_Compiti da svolgere:_
1. Stabilisci se ciascuna affermazione concorda con il brano sui due fratelli, rispondendo sì o no e riportando tra virgolette le parole decisive del brano: (a) il secondo fratello si pente di ciò che sta facendo; (b) il secondo fratello dice di sì al padre senza desiderare davvero di ubbidirgli; (c) la mancanza di fede è indicata come terzo elemento che condanna il secondo fratello.
2. Prosegui il brano sui due fratelli partendo subito dopo la sua ultima frase.

_Estratto del testo:_
* * * * *

Coloro che fanno finta, che si illudono, che solo all’apparenza sono virtuosi  sono contraddistinti da tre caratteristiche:

 

  • La mancanza di pentimento
  • La mancanza di giustizia
  • La mancanza di fede

 

29 Ed egli rispose: “Non ne ho voglia”; ma poi, pentitosi, vi andò.

La mancanza di pentimento è una delle differenze tra i due fratelli. Il secondo fratello non si pente mai di quello che sta facendo, non realizza che il suo modo di fare è giusto e bello solo all’apparenza, non è cosciente della propria colpevolezza di fronte al padre.

 

2 Poiché Giovanni è venuto a voi per la via della giustizia,

Il secondo problema del secondo fratello è la sua mancanza di giustizia. Questo fratello pensa di farla franca, dicendo di sì al padre senza avere il desiderio di veramente ubbidirgli. Pensa di essere giusto, ma è condannato dalle bugie che dice agli altri e a se stesso.

e voi non gli avete creduto; ma i pubblicani e le prostitute gli hanno creduto

Infine il terzo elemento che condanna il secondo fratello è la mancanza di fede, non avendo creduto che quello che il padre gli ordinava di fare fosse la cosa migliore per lui, non ha creduto all’autorità del padre ma pensava di potersi fare beffe di lui, di sapere lui come dover gestire la propria vita.

* * * * *

_Materiale di studio:_
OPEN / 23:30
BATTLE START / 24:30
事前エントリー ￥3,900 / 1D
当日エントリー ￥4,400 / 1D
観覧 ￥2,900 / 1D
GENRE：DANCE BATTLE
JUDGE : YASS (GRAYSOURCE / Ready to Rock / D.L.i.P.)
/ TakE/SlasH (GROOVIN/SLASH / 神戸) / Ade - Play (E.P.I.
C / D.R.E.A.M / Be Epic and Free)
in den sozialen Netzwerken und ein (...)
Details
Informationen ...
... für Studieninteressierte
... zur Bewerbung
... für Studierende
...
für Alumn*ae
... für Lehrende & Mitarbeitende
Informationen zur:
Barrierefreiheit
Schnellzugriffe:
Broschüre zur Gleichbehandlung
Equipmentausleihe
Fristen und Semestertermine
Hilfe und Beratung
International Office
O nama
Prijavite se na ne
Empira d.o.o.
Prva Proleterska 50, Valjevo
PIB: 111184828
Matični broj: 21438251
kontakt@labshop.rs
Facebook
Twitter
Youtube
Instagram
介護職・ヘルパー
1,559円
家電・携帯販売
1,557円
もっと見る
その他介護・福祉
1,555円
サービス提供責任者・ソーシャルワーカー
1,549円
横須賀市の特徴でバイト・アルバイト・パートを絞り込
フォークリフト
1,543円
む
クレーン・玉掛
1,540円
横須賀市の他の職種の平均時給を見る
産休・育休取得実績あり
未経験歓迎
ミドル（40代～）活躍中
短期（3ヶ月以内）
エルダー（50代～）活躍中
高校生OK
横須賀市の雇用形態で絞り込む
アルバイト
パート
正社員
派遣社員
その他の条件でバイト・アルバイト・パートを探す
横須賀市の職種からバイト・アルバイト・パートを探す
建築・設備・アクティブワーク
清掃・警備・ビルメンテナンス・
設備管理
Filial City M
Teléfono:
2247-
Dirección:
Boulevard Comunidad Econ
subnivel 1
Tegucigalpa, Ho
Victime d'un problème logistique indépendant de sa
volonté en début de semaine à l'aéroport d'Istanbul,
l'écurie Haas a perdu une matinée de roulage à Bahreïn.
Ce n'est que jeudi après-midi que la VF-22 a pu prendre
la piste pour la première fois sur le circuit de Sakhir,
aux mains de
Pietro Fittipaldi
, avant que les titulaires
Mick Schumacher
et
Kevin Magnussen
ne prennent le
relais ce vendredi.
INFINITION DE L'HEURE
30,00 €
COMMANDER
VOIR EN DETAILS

* * * * *

_Risposte per numero:_
1.
(a) No: "Il secondo fratello non si pente mai di quello che sta facendo"
(b) Sì: "dicendo di sì al padre senza avere il desiderio di veramente ubbidirgli"
(c) Sì: "Infine il terzo elemento che condanna il secondo fratello è la mancanza di fede"

2.
Come ho detto prima, non si tratta tanto di cose che facciamo, ma bensì di cose che siamo e crediamo. Un fariseo non era migliore di una prostituta solo perchè all’apparenza si comportava meglio e al tempo stesso una prostituta non era più giusta del fariseo solo perché i suoi peccati erano evidenti a tutti.

 

E allora come giudichiamo la nostra vita? Come si applica questa parabola alla nostra vita spirituale, alla nostra identità, al nostro desiderio di essere parte del regno di Dio?

 

Se vogliamo veramente esaminare la nostra vita dobbiamo ribaltare completamente le mancanze del secondo fratello e riconoscere che abbiamo

  • Bisogno di pentimento
  • Bisogno di giustizia
  • Bisogno di fede

 

Questo cambiamento di paradigma avviene attraverso il lavoro dello Spirito Santo nelle nostre vite, infatti è lo Spirito Santo che convince il mondo “quanto al peccato, alla giustizia e al giudizio.” (Giovanni 16:8).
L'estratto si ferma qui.